21. Nitekim Hukuk Genel Kurulunun 14.03.2018 tarihli ve 2015/21-3882 E., 2018/462 K., ile 19.12.2021 tarihli ve 2019/(21)10-184 E., 2021/1634 K. sayılı kararlarında da aynı ilkeler benimsenmiştir.

22. Yukarıda yapılan açıklamalar ışığında somut olay değerlendirildiğinde; davalı şirkete ait işyerinin mahiyeti matbaa olmasa dahi baskı makineleri ile plastik ve kağıt ambalaj malzemesi üzerine basım yapıldığı, bu hâli ile işyerinde basım işi yapıldığı ve işyerinin 506 sayılı Kanun’un Ek 5. maddesinin II numaralı bendi kapsamında itibari hizmet süresinden yararlanılabilecek işyerlerinden olduğu sonucuna varılmıştır.
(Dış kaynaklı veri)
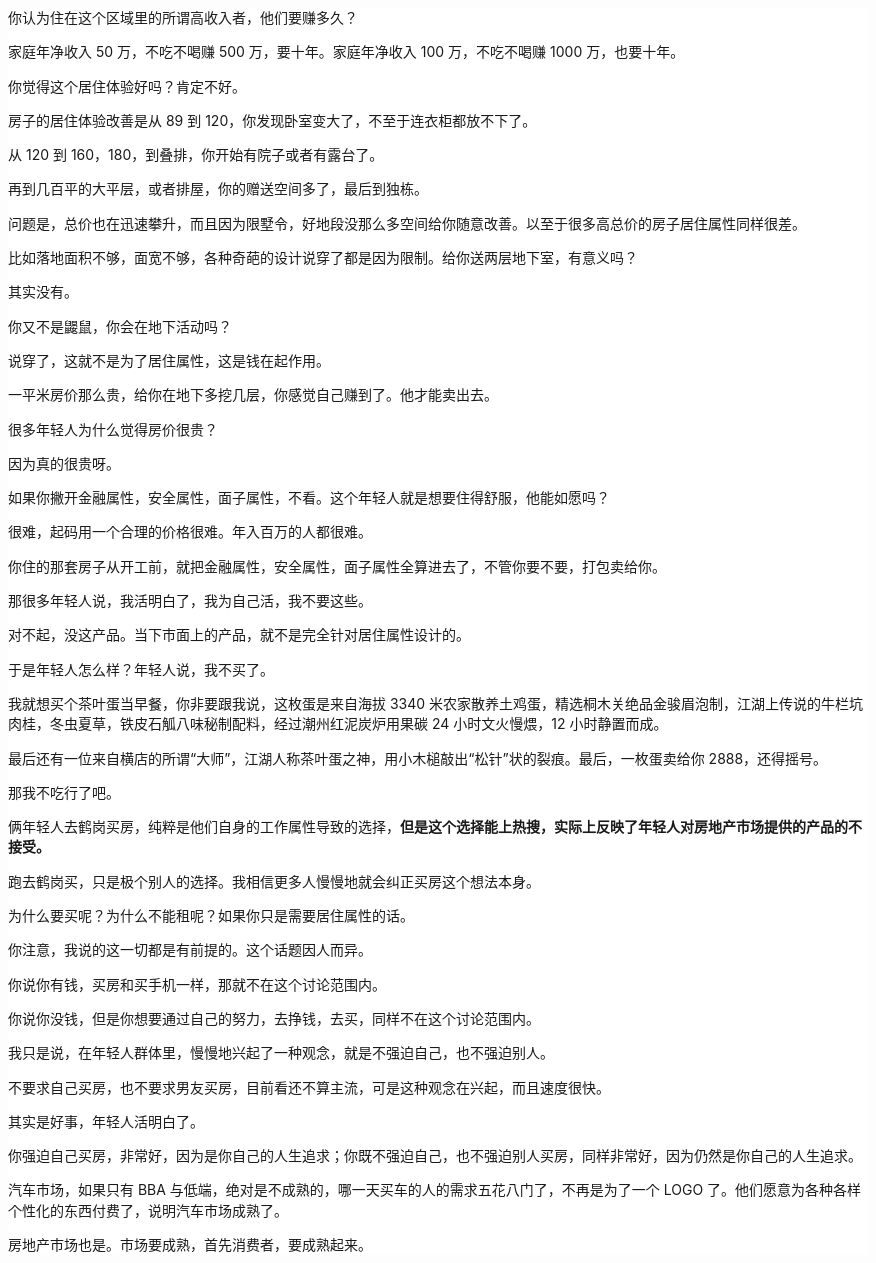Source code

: 你认为住在这个区域里的所谓高收入者，他们要赚多久？ 

家庭年净收入 50 万，不吃不喝赚 500 万，要十年。家庭年净收入 100 万，不吃不喝赚 1000 万，也要十年。

你觉得这个居住体验好吗？肯定不好。

房子的居住体验改善是从 89 到 120，你发现卧室变大了，不至于连衣柜都放不下了。 

从 120 到 160，180，到叠排，你开始有院子或者有露台了。 

再到几百平的大平层，或者排屋，你的赠送空间多了，最后到独栋。 

问题是，总价也在迅速攀升，而且因为限墅令，好地段没那么多空间给你随意改善。以至于很多高总价的房子居住属性同样很差。

比如落地面积不够，面宽不够，各种奇葩的设计说穿了都是因为限制。给你送两层地下室，有意义吗？ 

其实没有。

你又不是鼹鼠，你会在地下活动吗？ 

说穿了，这就不是为了居住属性，这是钱在起作用。

一平米房价那么贵，给你在地下多挖几层，你感觉自己赚到了。他才能卖出去。 

很多年轻人为什么觉得房价很贵？ 

因为真的很贵呀。

如果你撇开金融属性，安全属性，面子属性，不看。这个年轻人就是想要住得舒服，他能如愿吗？ 

很难，起码用一个合理的价格很难。年入百万的人都很难。

你住的那套房子从开工前，就把金融属性，安全属性，面子属性全算进去了，不管你要不要，打包卖给你。

那很多年轻人说，我活明白了，我为自己活，我不要这些。

对不起，没这产品。当下市面上的产品，就不是完全针对居住属性设计的。

于是年轻人怎么样？年轻人说，我不买了。 

我就想买个茶叶蛋当早餐，你非要跟我说，这枚蛋是来自海拔 3340 米农家散养土鸡蛋，精选桐木关绝品金骏眉泡制，江湖上传说的牛栏坑肉桂，冬虫夏草，铁皮石觚八味秘制配料，经过潮州红泥炭炉用果碳 24 小时文火慢煨，12 小时静置而成。

最后还有一位来自横店的所谓“大师”，江湖人称茶叶蛋之神，用小木槌敲出“松针”状的裂痕。最后，一枚蛋卖给你 2888，还得摇号。

那我不吃行了吧。 

俩年轻人去鹤岗买房，纯粹是他们自身的工作属性导致的选择，**但是这个选择能上热搜，实际上反映了年轻人对房地产市场提供的产品的不接受。** 

跑去鹤岗买，只是极个别人的选择。我相信更多人慢慢地就会纠正买房这个想法本身。 

为什么要买呢？为什么不能租呢？如果你只是需要居住属性的话。 

你注意，我说的这一切都是有前提的。这个话题因人而异。 

你说你有钱，买房和买手机一样，那就不在这个讨论范围内。 

你说你没钱，但是你想要通过自己的努力，去挣钱，去买，同样不在这个讨论范围内。

我只是说，在年轻人群体里，慢慢地兴起了一种观念，就是不强迫自己，也不强迫别人。 

不要求自己买房，也不要求男友买房，目前看还不算主流，可是这种观念在兴起，而且速度很快。 

其实是好事，年轻人活明白了。

你强迫自己买房，非常好，因为是你自己的人生追求；你既不强迫自己，也不强迫别人买房，同样非常好，因为仍然是你自己的人生追求。 

汽车市场，如果只有 BBA 与低端，绝对是不成熟的，哪一天买车的人的需求五花八门了，不再是为了一个 LOGO 了。他们愿意为各种各样个性化的东西付费了，说明汽车市场成熟了。

房地产市场也是。市场要成熟，首先消费者，要成熟起来。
23. Aynı davalılara karşı aynı istemle açılan davalarda verilen direnme kararlarına ilişkin HGK'nın 07.07.2020 tarihli ve 2019/21-183 E., 2020/511 K., 2019/21-188 E., 2020/512 K., 2019/21-189 E., 2020/513 K. ile 2019/21-642 E., 2020/514 K. sayılı kararları da aynı yöndedir.

24. Hâl böyle olunca direnme kararı usul ve yasaya uygundur.

25. Ne var ki, bozma nedenine göre Özel Dairece işin esasına ilişkin temyiz incelemesi yapılmadığından davalılar vekillerinin bu yöndeki temyiz itirazlarının incelenmesi için dosyanın Özel Daireye gönderilmesi gerekir.

IV. SONUÇ:

Açıklanan nedenlerle;

Direnme uygun bulunduğundan davalılar vekillerinin işin esasına ilişkin sair temyiz itirazlarının incelenmesi için dosyanın YARGITAY 10. HUKUK DAİRESİNE gönderilmesine, 19.10.2022 tarihinde oy birliği ile kesin olarak karar verildi.